Le 11 mars, le parquet de Nanterre a par ailleurs ouvert une enquête préliminaire après avoir reçu un signalement de Renaut concernant le mariage de son ancien patron au château de Versailles, en 2016. Le groupe automobile a expliqué avoir découvert « qu’une contrepartie de 50 000 euros, dans le cadre d’une convention de mécénat signée avec le château de Versailles, a été affectée au bénéfice personnel de M. Ghosn » pour son mariage, le 8 octobre 2016. M. Ghosn s’est dit prêt à rembourser les 50 000 euros dont il a bénéficié.

  • Carlos Ghosn se dit innocent et victime d’un complot

Carlos Ghosn a annoncé, mercredi, la tenue d’une conférence de presse le 11 avril, où il promet de « dire la vérité ». Mais son arrestation, quelques heures plus tard, a bousculé sa communication. Dans une interview accordée à TF1 et LCI, diffusée jeudi 4 avril, l’ex-dirigeant se dit « innocent » et dénonce une « démolition systématique » de la part de « personnes à l’intérieur de Nissan » : « Il y a un acharnement, qui n’est pas récent, qui a démarré le jour de mon arrestation, le 19 novembre 2018, et ne s’est jamais arrêté. »

  • Chez Renault, l’ère Ghosn soldée

Depuis le 24 janvier et la démission de M. Ghosn de son poste de PDG, c’est Jean-Dominique Sénart qui préside le conseil d’administration (CA) de Renault. Le même a pris la tête, à la mi-mars, de l’Alliance Renault-Nissan-Mitsubishi.

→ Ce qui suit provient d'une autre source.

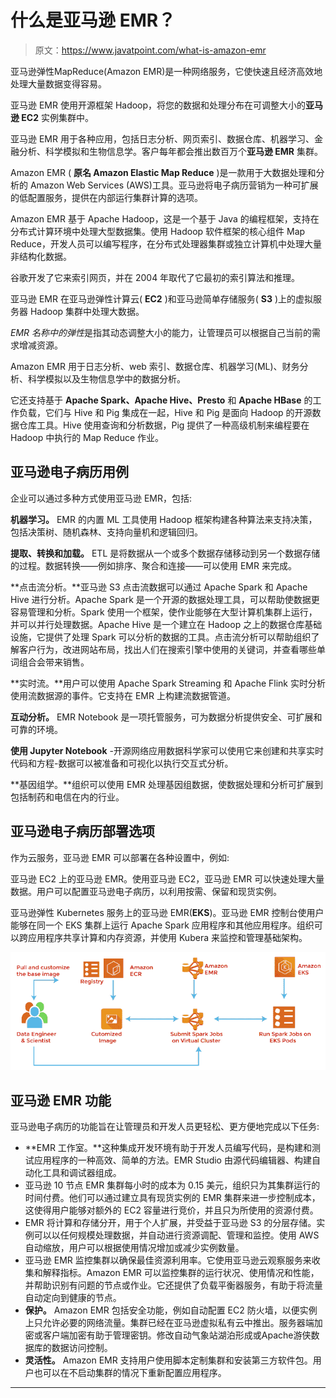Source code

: # 什么是亚马逊 EMR？

> 原文：<https://www.javatpoint.com/what-is-amazon-emr>

亚马逊弹性MapReduce(Amazon EMR)是一种网络服务，它使快速且经济高效地处理大量数据变得容易。

亚马逊 EMR 使用开源框架 Hadoop，将您的数据和处理分布在可调整大小的**亚马逊 EC2** 实例集群中。

亚马逊 EMR 用于各种应用，包括日志分析、网页索引、数据仓库、机器学习、金融分析、科学模拟和生物信息学。客户每年都会推出数百万个**亚马逊 EMR** 集群。

Amazon EMR ( **原名 Amazon Elastic Map Reduce** )是一款用于大数据处理和分析的 Amazon Web Services (AWS)工具。亚马逊将电子病历营销为一种可扩展的低配置服务，提供在内部运行集群计算的选项。

Amazon EMR 基于 Apache Hadoop，这是一个基于 Java 的编程框架，支持在分布式计算环境中处理大型数据集。使用 Hadoop 软件框架的核心组件 Map Reduce，开发人员可以编写程序，在分布式处理器集群或独立计算机中处理大量非结构化数据。

谷歌开发了它来索引网页，并在 2004 年取代了它最初的索引算法和推理。

亚马逊 EMR 在亚马逊弹性计算云( **EC2** )和亚马逊简单存储服务( **S3** )上的虚拟服务器 Hadoop 集群中处理大数据。

*EMR 名称中的弹性*是指其动态调整大小的能力，让管理员可以根据自己当前的需求增减资源。

Amazon EMR 用于日志分析、web 索引、数据仓库、机器学习(ML)、财务分析、科学模拟以及生物信息学中的数据分析。

它还支持基于 **Apache Spark、Apache Hive、Presto** 和 **Apache HBase** 的工作负载，它们与 Hive 和 Pig 集成在一起，Hive 和 Pig 是面向 Hadoop 的开源数据仓库工具。Hive 使用查询和分析数据，Pig 提供了一种高级机制来编程要在 Hadoop 中执行的 Map Reduce 作业。

## 亚马逊电子病历用例

企业可以通过多种方式使用亚马逊 EMR，包括:

**机器学习。** EMR 的内置 ML 工具使用 Hadoop 框架构建各种算法来支持决策，包括决策树、随机森林、支持向量机和逻辑回归。

**提取、转换和加载。** ETL 是将数据从一个或多个数据存储移动到另一个数据存储的过程。数据转换——例如排序、聚合和连接——可以使用 EMR 来完成。

**点击流分析。**亚马逊 S3 点击流数据可以通过 Apache Spark 和 Apache Hive 进行分析。Apache Spark 是一个开源的数据处理工具，可以帮助使数据更容易管理和分析。Spark 使用一个框架，使作业能够在大型计算机集群上运行，并可以并行处理数据。Apache Hive 是一个建立在 Hadoop 之上的数据仓库基础设施，它提供了处理 Spark 可以分析的数据的工具。点击流分析可以帮助组织了解客户行为，改进网站布局，找出人们在搜索引擎中使用的关键词，并查看哪些单词组合会带来销售。

**实时流。**用户可以使用 Apache Spark Streaming 和 Apache Flink 实时分析使用流数据源的事件。它支持在 EMR 上构建流数据管道。

**互动分析。** EMR Notebook 是一项托管服务，可为数据分析提供安全、可扩展和可靠的环境。

**使用 Jupyter Notebook** -开源网络应用数据科学家可以使用它来创建和共享实时代码和方程-数据可以被准备和可视化以执行交互式分析。

**基因组学。**组织可以使用 EMR 处理基因组数据，使数据处理和分析可扩展到包括制药和电信在内的行业。

## 亚马逊电子病历部署选项

作为云服务，亚马逊 EMR 可以部署在各种设置中，例如:

亚马逊 EC2 上的亚马逊 EMR。使用亚马逊 EC2，亚马逊 EMR 可以快速处理大量数据。用户可以配置亚马逊电子病历，以利用按需、保留和现货实例。

亚马逊弹性 Kubernetes 服务上的亚马逊 EMR(**EKS**)。亚马逊 EMR 控制台使用户能够在同一个 EKS 集群上运行 Apache Spark 应用程序和其他应用程序。组织可以跨应用程序共享计算和内存资源，并使用 Kubera 来监控和管理基础架构。

![What is Amazon EMR](img/56657cd2ab80b8503c58f68cbc694a89.png)

## 亚马逊 EMR 功能

亚马逊电子病历的功能旨在让管理员和开发人员更轻松、更方便地完成以下任务:

*   **EMR 工作室。**这种集成开发环境有助于开发人员编写代码，是构建和测试应用程序的一种高效、简单的方法。EMR Studio 由源代码编辑器、构建自动化工具和调试器组成。
*   亚马逊 10 节点 EMR 集群每小时的成本为 0.15 美元，组织只为其集群运行的时间付费。他们可以通过建立具有现货实例的 EMR 集群来进一步控制成本，这使得用户能够对额外的 EC2 容量进行竞价，并且只为所使用的资源付费。
*   EMR 将计算和存储分开，用于个人扩展，并受益于亚马逊 S3 的分层存储。实例可以以任何规模处理数据，并自动进行资源调配、管理和监控。使用 AWS 自动缩放，用户可以根据使用情况增加或减少实例数量。
*   亚马逊 EMR 监控集群以确保最佳资源利用率。它使用亚马逊云观察服务来收集和解释指标。Amazon EMR 可以监控集群的运行状况、使用情况和性能，并帮助识别有问题的节点或作业。它还提供了负载平衡器服务，有助于将流量自动定向到健康的节点。
*   **保护。** Amazon EMR 包括安全功能，例如自动配置 EC2 防火墙，以便实例上只允许必要的网络流量。集群已经在亚马逊虚拟私有云中推出。服务器端加密或客户端加密有助于管理密钥。修改自动气象站湖泊形成或Apache游侠数据库的数据访问控制。
*   **灵活性。** Amazon EMR 支持用户使用脚本定制集群和安装第三方软件包。用户也可以在不启动集群的情况下重新配置应用程序。

* * *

Mercredi, le CA a décidé que M. Ghosn ne pourrait prétendre à sa « retraite-chapeau » de 774 000 euros par an, ni à quasiment aucune sorte de rémunération (clause de non-concurrence, actions, etc.). Le CA a aussi condamné les pratiques de son ex-patron : « Des dépenses engagées par l’ancien président-directeur général sont source de questionnements, en raison des pratiques contestables et dissimulées », écrit-il dans un communiqué.